[TEXTO FORNECIDO]
**********
O fomento na administração municipal de inovações a partir da cultura do compartilhamento e da solidariedade é o eixo da “Carta dos Cem Dias – Por um Pacto pelo Direito à Cidade” lançada pelo Conselho de Arquitetura e Urbanismo do Brasil (CAU/BR), dirigida aos prefeitos que estão em meio ao quarto mês de seus mandatos.
O documento propõe uma aliança “pela qualidade e usufruto digno e democrático da cidade, baseado em instrumentos políticos de gestão pública transparentes e inclusivos”. O objetivo é promover um desenvolvimento urbano e territorial sustentável nas dimensões social, econômica e ambiental, como proposto na Nova Agenda Urbana definida na conferência HABITAT III das Nações Unidas realizada em 2016 em Quito, no Equador.

A Carta do CAU/BR reconhece a diversidade das cidades brasileiras, mas acentua que independentemente de tamanho ou perfil econômico, elas têm um problema comum: “são vítimas do desmantelamento do planejamento urbano ocorrido no Brasil nas últimas décadas nas três esferas administrativas”. Em oposição a esse cenário, o CAU/BR defende “uma agenda urbana transformadora do destino das cidades e dos cidadãos brasileiros”.
**********
[TRECHO DOS DADOS]
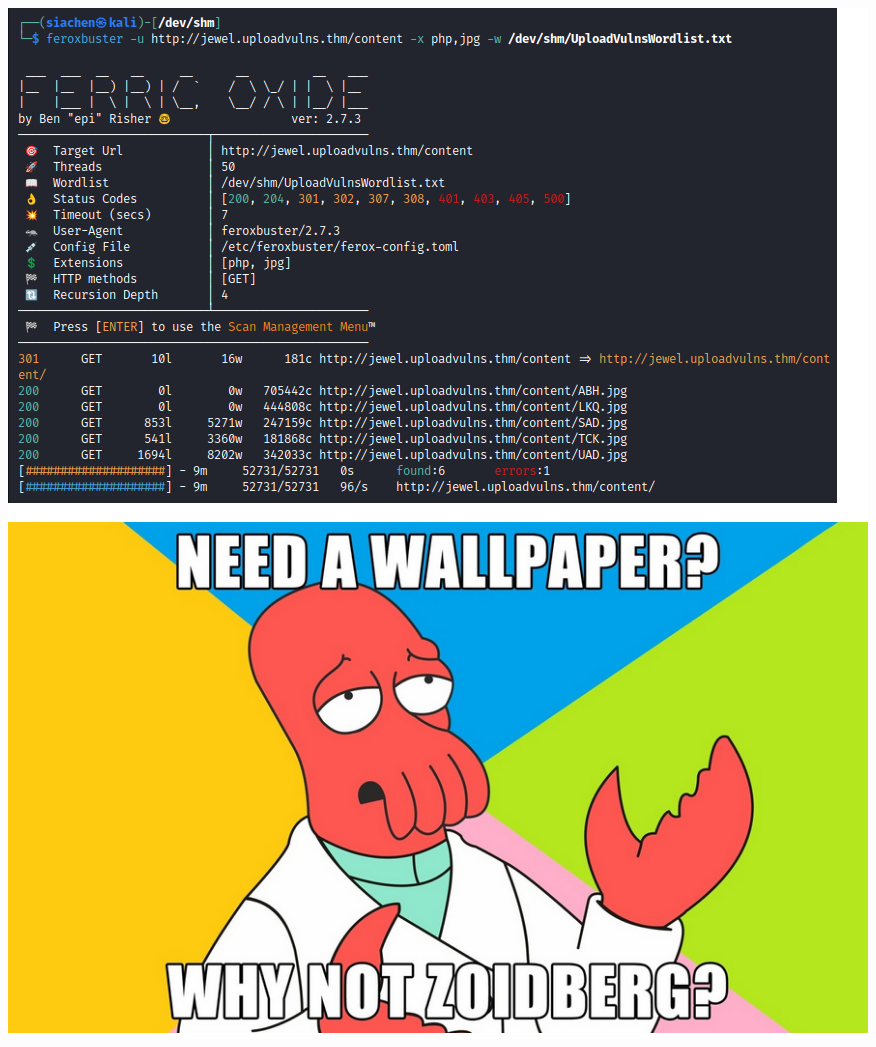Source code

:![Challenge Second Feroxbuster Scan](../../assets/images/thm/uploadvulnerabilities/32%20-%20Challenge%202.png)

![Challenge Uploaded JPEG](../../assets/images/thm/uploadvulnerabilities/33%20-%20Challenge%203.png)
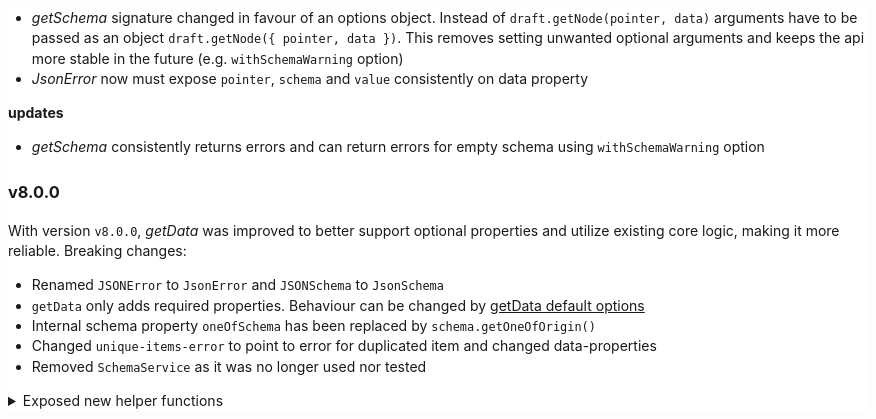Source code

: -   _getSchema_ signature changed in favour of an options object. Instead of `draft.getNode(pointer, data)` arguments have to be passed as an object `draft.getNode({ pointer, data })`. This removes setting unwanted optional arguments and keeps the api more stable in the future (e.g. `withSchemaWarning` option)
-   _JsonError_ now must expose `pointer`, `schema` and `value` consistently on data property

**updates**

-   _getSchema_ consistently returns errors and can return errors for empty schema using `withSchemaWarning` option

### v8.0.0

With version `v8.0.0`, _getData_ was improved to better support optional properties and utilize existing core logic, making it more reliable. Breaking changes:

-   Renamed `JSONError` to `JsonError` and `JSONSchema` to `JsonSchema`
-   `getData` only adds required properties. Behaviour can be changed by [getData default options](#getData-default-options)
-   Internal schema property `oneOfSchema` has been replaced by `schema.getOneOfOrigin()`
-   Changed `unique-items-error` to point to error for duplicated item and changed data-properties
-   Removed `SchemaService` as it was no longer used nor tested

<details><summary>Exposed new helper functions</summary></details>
**********
[INSTRUÇÃO DA TAREFA A] Diga se cada afirmação abaixo bate com o texto sobre a Carta dos Cem Dias, respondendo sim ou não e copiando entre aspas as palavras do texto que decidem: (i) A carta do CAU/BR é dirigida aos governadores. (ii) A conferência HABITAT III aconteceu em Quito. (iii) Segundo a carta, o problema comum das cidades depende do tamanho delas.
[INSTRUÇÃO DA TAREFA B] Com base no texto sobre a Carta dos Cem Dias, explique em até três frases por que o CAU/BR defende uma agenda urbana transformadora.

[RESULTADO DA TAREFA A]
(i) Não: "dirigida aos prefeitos que estão em meio ao quarto mês de seus mandatos".
(ii) Sim: "realizada em 2016 em Quito, no Equador".
(iii) Não: "independentemente de tamanho ou perfil econômico, elas têm um problema comum".

[RESULTADO DA TAREFA B] As cidades brasileiras, de qualquer tamanho ou perfil econômico, "são vítimas do desmantelamento do planejamento urbano ocorrido no Brasil nas últimas décadas nas três esferas administrativas". O CAU/BR defende essa agenda em oposição a esse cenário.